Begin INFORMATION PROVIDED
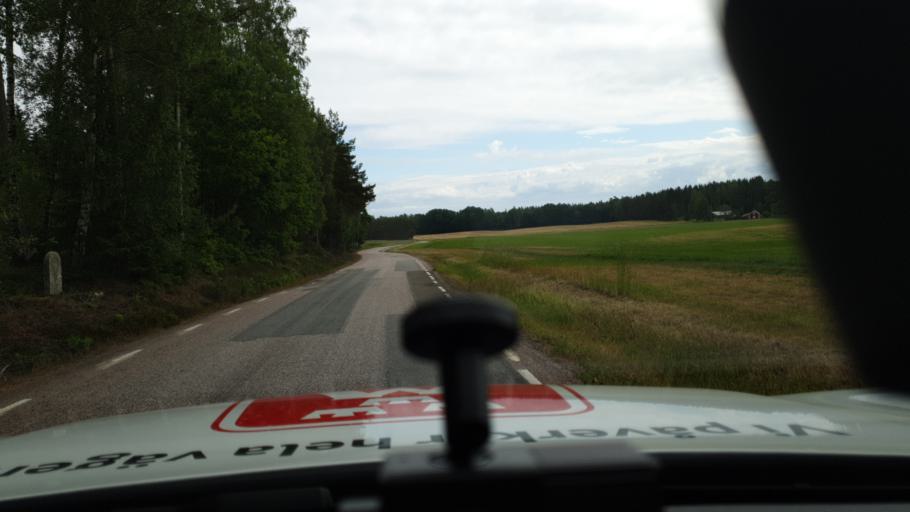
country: SE
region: Vaestra Goetaland
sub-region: Karlsborgs Kommun
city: Molltorp
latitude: 58.4309
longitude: 14.3807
End INFORMATION PROVIDED
> WHAT NEEDS TO BE DONE
Lay out every line of the entries as a Markdown table with two columns, Row and Line, skipping blank lines and leaving the pictures out.

> RESULT OF THIS EXERCISE
| Row | Line |
|---|---|
| 1 | country: SE |
| 2 | region: Vaestra Goetaland |
| 3 | sub-region: Karlsborgs Kommun |
| 4 | city: Molltorp |
| 5 | latitude: 58.4309 |
| 6 | longitude: 14.3807 |